40 V input, 500 mA output — sizing the rail for automotive and industrial
It accepts up to 40 V on the input pin, which covers 12 V and 24 V battery systems including load-dump transients without external pre-regulation. The output is adjustable from 1.2 V up to 18 V, delivering up to 500 mA. Quiescent current is 26 µA typical, which keeps the standing load on the battery low in always-on ECU modules.

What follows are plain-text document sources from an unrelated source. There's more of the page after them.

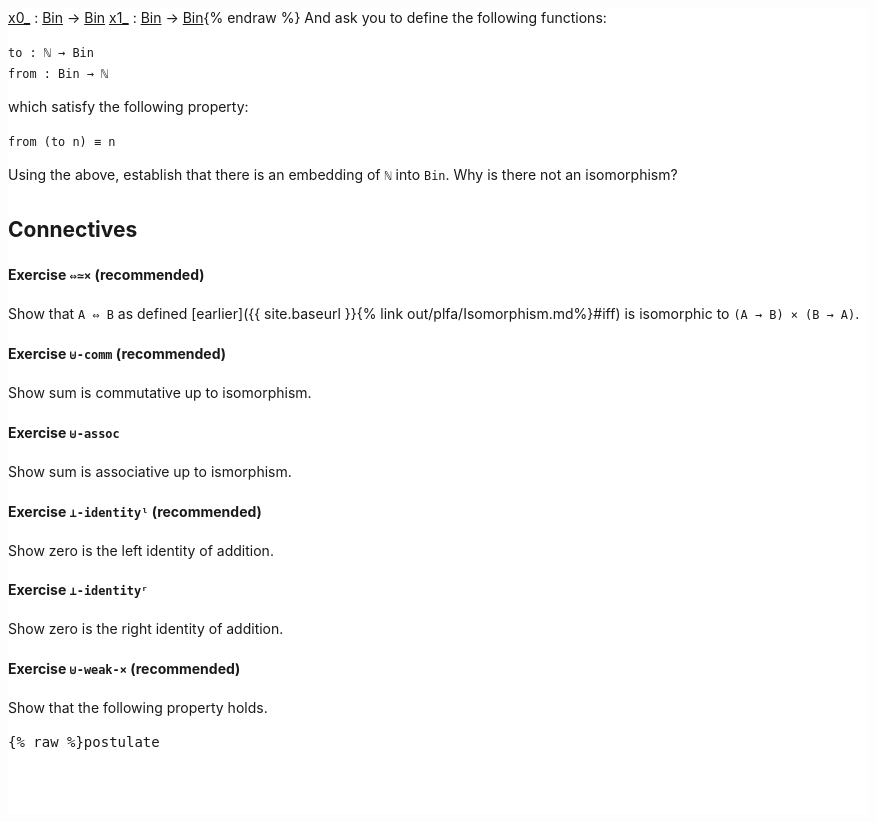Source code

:  <a id="Bin.x0_"></a><a id="3103" href="{% endraw %}{{ site.baseurl }}{% link out/plfa/Assignment2.md %}{% raw %}#3103" class="InductiveConstructor Operator">x0_</a> <a id="3107" class="Symbol">:</a> <a id="3109" href="{% endraw %}{{ site.baseurl }}{% link out/plfa/Assignment2.md %}{% raw %}#3073" class="Datatype">Bin</a> <a id="3113" class="Symbol">→</a> <a id="3115" href="{% endraw %}{{ site.baseurl }}{% link out/plfa/Assignment2.md %}{% raw %}#3073" class="Datatype">Bin</a>
  <a id="Bin.x1_"></a><a id="3121" href="{% endraw %}{{ site.baseurl }}{% link out/plfa/Assignment2.md %}{% raw %}#3121" class="InductiveConstructor Operator">x1_</a> <a id="3125" class="Symbol">:</a> <a id="3127" href="{% endraw %}{{ site.baseurl }}{% link out/plfa/Assignment2.md %}{% raw %}#3073" class="Datatype">Bin</a> <a id="3131" class="Symbol">→</a> <a id="3133" href="{% endraw %}{{ site.baseurl }}{% link out/plfa/Assignment2.md %}{% raw %}#3073" class="Datatype">Bin</a>{% endraw %}</pre>
And ask you to define the following functions:

    to : ℕ → Bin
    from : Bin → ℕ

which satisfy the following property:

    from (to n) ≡ n

Using the above, establish that there is an embedding of `ℕ` into `Bin`.
Why is there not an isomorphism?


## Connectives

#### Exercise `⇔≃×` (recommended)

Show that `A ⇔ B` as defined [earlier]({{ site.baseurl }}{% link out/plfa/Isomorphism.md%}#iff)
is isomorphic to `(A → B) × (B → A)`.

#### Exercise `⊎-comm` (recommended)

Show sum is commutative up to isomorphism.

#### Exercise `⊎-assoc`

Show sum is associative up to ismorphism. 

#### Exercise `⊥-identityˡ` (recommended)

Show zero is the left identity of addition.

#### Exercise `⊥-identityʳ`

Show zero is the right identity of addition. 

#### Exercise `⊎-weak-×` (recommended)

Show that the following property holds.
<pre class="Agda">{% raw %}<a id="3960" class="Keyword">postulate</a>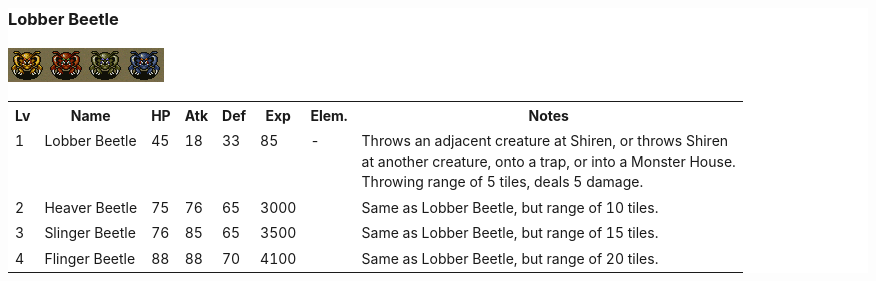 ### Lobber Beetle

<div class="relativeImage monsterImage">
  <img src="../images/monsters/lobber_beetle.png"/>
</div>

<table class="monsterPageTable">
  <tr>
    <th>Lv</th>
    <th>Name</th>
    <th>HP</th>
    <th>Atk</th>
    <th>Def</th>
    <th>Exp</th>
    <th>Elem.</th>
    <th>Notes</th>
  </tr>
  <tr>
    <td>1</td>
    <td>Lobber Beetle</td>
    <td>45</td>
    <td>18</td>
    <td>33</td>
    <td>85</td>
    <td rowspan="4">-</td>
    <td>Throws an adjacent creature at Shiren, or throws Shiren<br/>at another creature, onto a trap, or into a Monster House.<br/>Throwing range of 5 tiles, deals 5 damage.</td>
  </tr>
  <tr>
    <td>2</td>
    <td>Heaver Beetle</td>
    <td>75</td>
    <td>76</td>
    <td>65</td>
    <td>3000</td>
    <td>Same as Lobber Beetle, but range of 10 tiles.</td>
  </tr>
  <tr>
    <td>3</td>
    <td>Slinger Beetle</td>
    <td>76</td>
    <td>85</td>
    <td>65</td>
    <td>3500</td>
    <td>Same as Lobber Beetle, but range of 15 tiles.</td>
  </tr>
  <tr>
    <td>4</td>
    <td>Flinger Beetle</td>
    <td>88</td>
    <td>88</td>
    <td>70</td>
    <td>4100</td>
    <td>Same as Lobber Beetle, but range of 20 tiles.</td>
  </tr>
</table>
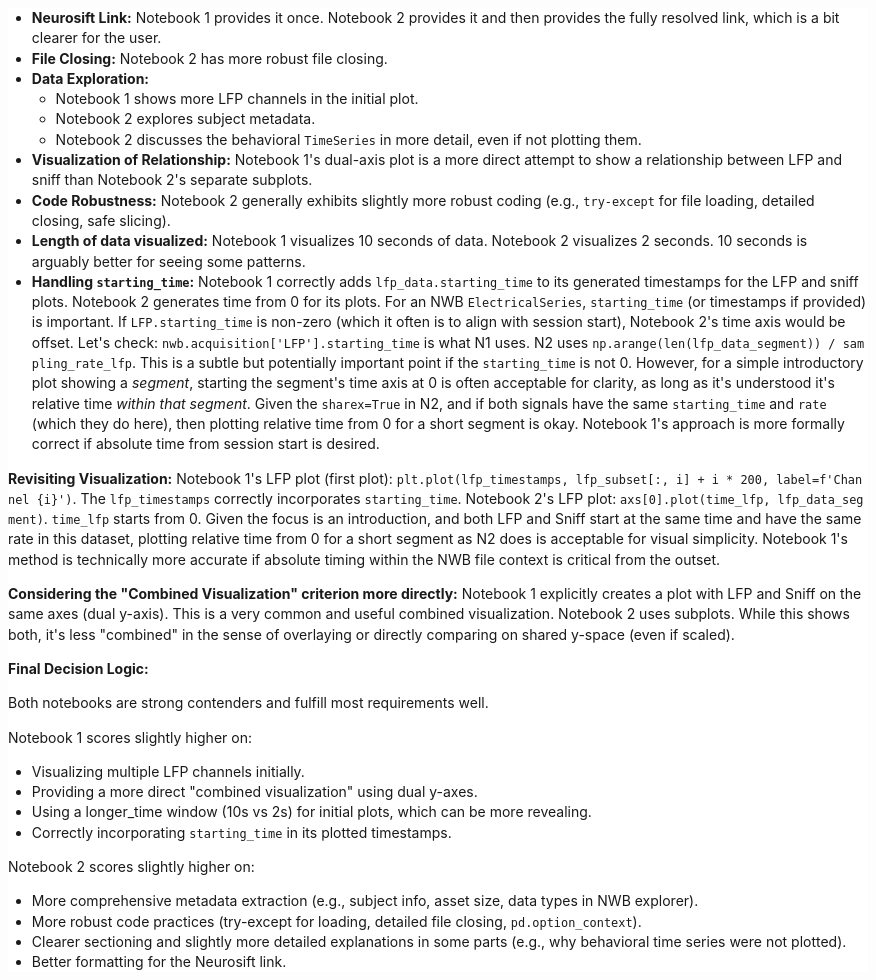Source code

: *   **Neurosift Link:** Notebook 1 provides it once. Notebook 2 provides it and then provides the fully resolved link, which is a bit clearer for the user.
*   **File Closing:** Notebook 2 has more robust file closing.
*   **Data Exploration:**
    *   Notebook 1 shows more LFP channels in the initial plot.
    *   Notebook 2 explores subject metadata.
    *   Notebook 2 discusses the behavioral `TimeSeries` in more detail, even if not plotting them.
*   **Visualization of Relationship:** Notebook 1's dual-axis plot is a more direct attempt to show a relationship between LFP and sniff than Notebook 2's separate subplots.
*   **Code Robustness:** Notebook 2 generally exhibits slightly more robust coding (e.g., `try-except` for file loading, detailed closing, safe slicing).
*   **Length of data visualized:** Notebook 1 visualizes 10 seconds of data. Notebook 2 visualizes 2 seconds. 10 seconds is arguably better for seeing some patterns.
*   **Handling `starting_time`:** Notebook 1 correctly adds `lfp_data.starting_time` to its generated timestamps for the LFP and sniff plots. Notebook 2 generates time from 0 for its plots. For an NWB `ElectricalSeries`, `starting_time` (or timestamps if provided) is important. If `LFP.starting_time` is non-zero (which it often is to align with session start), Notebook 2's time axis would be offset. Let's check: `nwb.acquisition['LFP'].starting_time` is what N1 uses. N2 uses `np.arange(len(lfp_data_segment)) / sampling_rate_lfp`. This is a subtle but potentially important point if the `starting_time` is not 0. However, for a simple introductory plot showing a *segment*, starting the segment's time axis at 0 is often acceptable for clarity, as long as it's understood it's relative time *within that segment*. Given the `sharex=True` in N2, and if both signals have the same `starting_time` and `rate` (which they do here), then plotting relative time from 0 for a short segment is okay. Notebook 1's approach is more formally correct if absolute time from session start is desired.

**Revisiting Visualization:**
Notebook 1's LFP plot (first plot): `plt.plot(lfp_timestamps, lfp_subset[:, i] + i * 200, label=f'Channel {i}')`. The `lfp_timestamps` correctly incorporates `starting_time`.
Notebook 2's LFP plot: `axs[0].plot(time_lfp, lfp_data_segment)`. `time_lfp` starts from 0.
Given the focus is an introduction, and both LFP and Sniff start at the same time and have the same rate in this dataset, plotting relative time from 0 for a short segment as N2 does is acceptable for visual simplicity. Notebook 1's method is technically more accurate if absolute timing within the NWB file context is critical from the outset.

**Considering the "Combined Visualization" criterion more directly:**
Notebook 1 explicitly creates a plot with LFP and Sniff on the same axes (dual y-axis). This is a very common and useful combined visualization.
Notebook 2 uses subplots. While this shows both, it's less "combined" in the sense of overlaying or directly comparing on shared y-space (even if scaled).

**Final Decision Logic:**

Both notebooks are strong contenders and fulfill most requirements well.

Notebook 1 scores slightly higher on:
*   Visualizing multiple LFP channels initially.
*   Providing a more direct "combined visualization" using dual y-axes.
*   Using a longer_time window (10s vs 2s) for initial plots, which can be more revealing.
*   Correctly incorporating `starting_time` in its plotted timestamps.

Notebook 2 scores slightly higher on:
*   More comprehensive metadata extraction (e.g., subject info, asset size, data types in NWB explorer).
*   More robust code practices (try-except for loading, detailed file closing, `pd.option_context`).
*   Clearer sectioning and slightly more detailed explanations in some parts (e.g., why behavioral time series were not plotted).
*   Better formatting for the Neurosift link.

AEC-Q100 and 150°C junction — deployment in under-hood and engine-bay environments
The AEC-Q100 qualification and the 150°C maximum junction temperature together mean this part is rated for the thermal and reliability demands of automotive under-hood and engine-bay modules — ECU, transmission control, sensor power supplies, and CAN transceiver rails. The 40 V input rating handles the 36 V load-dump clamp typical in 12 V systems, and the 500 mA output is enough to power a small microcontroller plus a few peripheral loads. The TO-252-5 package with its exposed pad needs a good thermal via stitch to the ground plane to keep the junction below 150°C at full load in a hot environment.
70 dB PSRR at 1 kHz — clean rail for noise-sensitive loads
The 70 dB power-supply rejection ratio at 1 kHz is strong for a 500 mA LDO. It means the output stays clean even when the input bus carries ripple from an alternator or a switching pre-regulator. This matters for analog sensor supplies, audio codec rails, and CAN transceiver VCC where conducted noise on the 12 V bus would otherwise couple into the signal path. The dropout voltage is 0.570 V maximum at 500 mA, so a 5 V input can hold a 3.3 V rail through cold-crank conditions down to about 3.9 V input.
Control and protection features — built-in supervision
The part integrates current limit, over-temperature shutdown, and under-voltage lockout (UVLO), plus a Power Good output and an Enable pin. The UVLO threshold prevents the regulator from trying to regulate below its minimum input voltage, which avoids erratic output behaviour during a slow battery ramp. The Enable pin lets a system supervisor or a sequencing controller turn the rail on and off without a separate load switch.